The last few years or so have brought us reports of automobiles being remote-started by hacked car fobs and by smartphones, of desktop and notebook computers whose cameras and microphones were hijacked, of the police and FBI asking for all new cars to include "remote kill switch" capability, and the like. 

And movies and TV shows (several episodes of The Good Wife come to mind) have featured cyber-savvy good guys and bad guys acting out -- not to mention that science fiction stories anticipated much of this, decades ago.

The point is, as more of our stuff -- including our innards -- gets "smart," there's more opportunity for beneficial application of technology -- but also large potential for mishap and mayhem.

Per my initial disclaimer, here's a few perhaps-funny-to-ponder-but-not-when-they-happen scenarios:

  • IoT Cybervandals Reboot My Kidney. Or worse, "crash" my kidney -- that is, something that controls key kidney functions -- and then, like the computer hard drive ransomware demands, want me to pay them up, if I want to resume using my kidney.
  • If you think that car-cams and bodycams will help ensure reliable "what happened?" reports, what about "continuous life recordings" automatically securely archived, as in Robert Sawyer's Neanderthal Parallax trilogy?
  • Your sweetie overrides your Viagra-class nanobots. And suddenly, Barkis isn't willin'. More widely deployed, this might be an interesting preventive...hmmmm.
  • See no whatever. When the signals from your eyes -- particularly bionic eyeballs -- are subject to interception and filtering, you may not see that man behind the curtain. Or other things. Or you may discover that your "eye/brain" feed is being tapped, like a webcam... without your knowledge.
  • Problem dieting, quitting smoking, etc? Now there really could be apps for that -- apps that, say, give you aversion microshocks. Or keep your fingers from taking that french fry or cigarette or beer. Or redacts bad choices from menus, buffet lines, etc. Or, per Damon Knight's sci fi novel Analogue Men.
  • Want to feel good without alcohol, drugs, etc? Go electric, with a droud that plugs into your brain (via a jack), in Larry Niven's sf story "Death by Ecstasy" -- or even wirelessly from feet or yards away, per Niven's Ringworld novel.
  • Not in the mood to go to the gym this morning? What if your FitsyBitsy-Plus gave you no choice? Or wouldn't let you punk out after only half an exercise session?
  • Trying to sneak ice cream into or out of the freezer? Not if your personal app and your freezer talk to each other. Get your spouse to do it for you? Maybe they can -- but your mouth and stomach monitors will quickly rat you out -- and email your doctor and workplace, to boot.

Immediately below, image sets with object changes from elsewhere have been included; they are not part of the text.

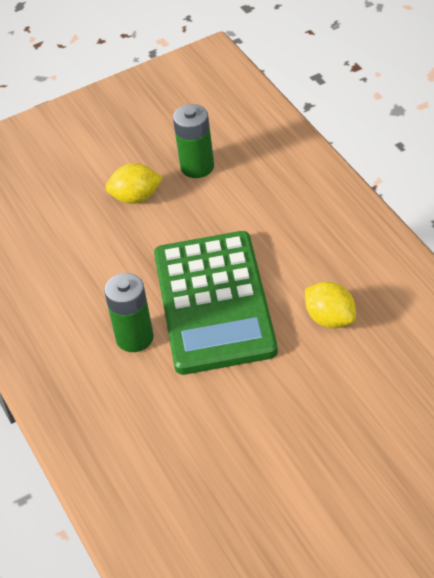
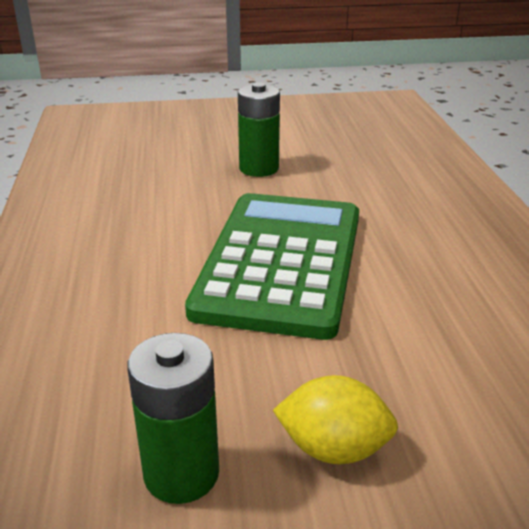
camera: 165 degrees left, 15 degrees down
(134, 338) = (397, 255): green battery -> green battery (259, 168)
(330, 319) = (163, 217): yellow lemon -> none

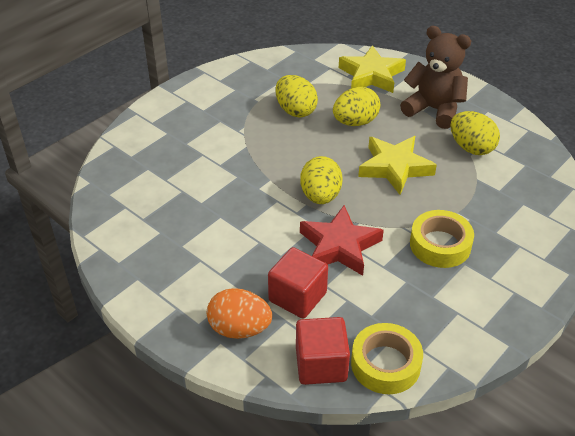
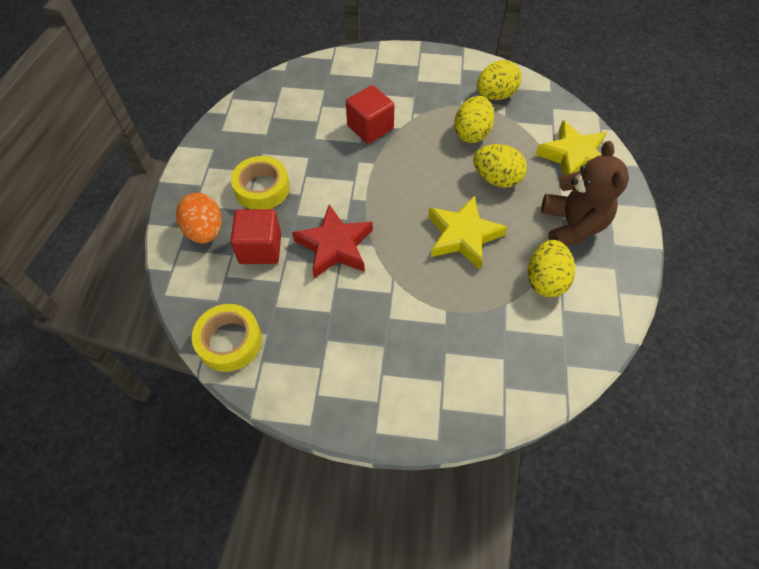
camera: 55 degrees right, 15 degrees up
(320, 196) = (382, 204): yellow egg -> yellow egg (495, 95)
(321, 364) = (202, 299): red cube -> red cube (370, 127)
(440, 245) = (392, 316): yellow tape -> yellow tape (262, 188)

On the other hand, there are bound to be lots of good uses, like "Does this item of food contain anything I'm allergic to?" Or "Does this shirt go with these pants?" "Do I have enough clean socks and underwear to pack for my trip?" Or your car noting that your teenager is exceeding the speed limit. 

Let's hope that good security gets built in -- and that somebody finds a way to digitize "common sense" and "good judgement."

And that these devices don't develop their own sense of humor.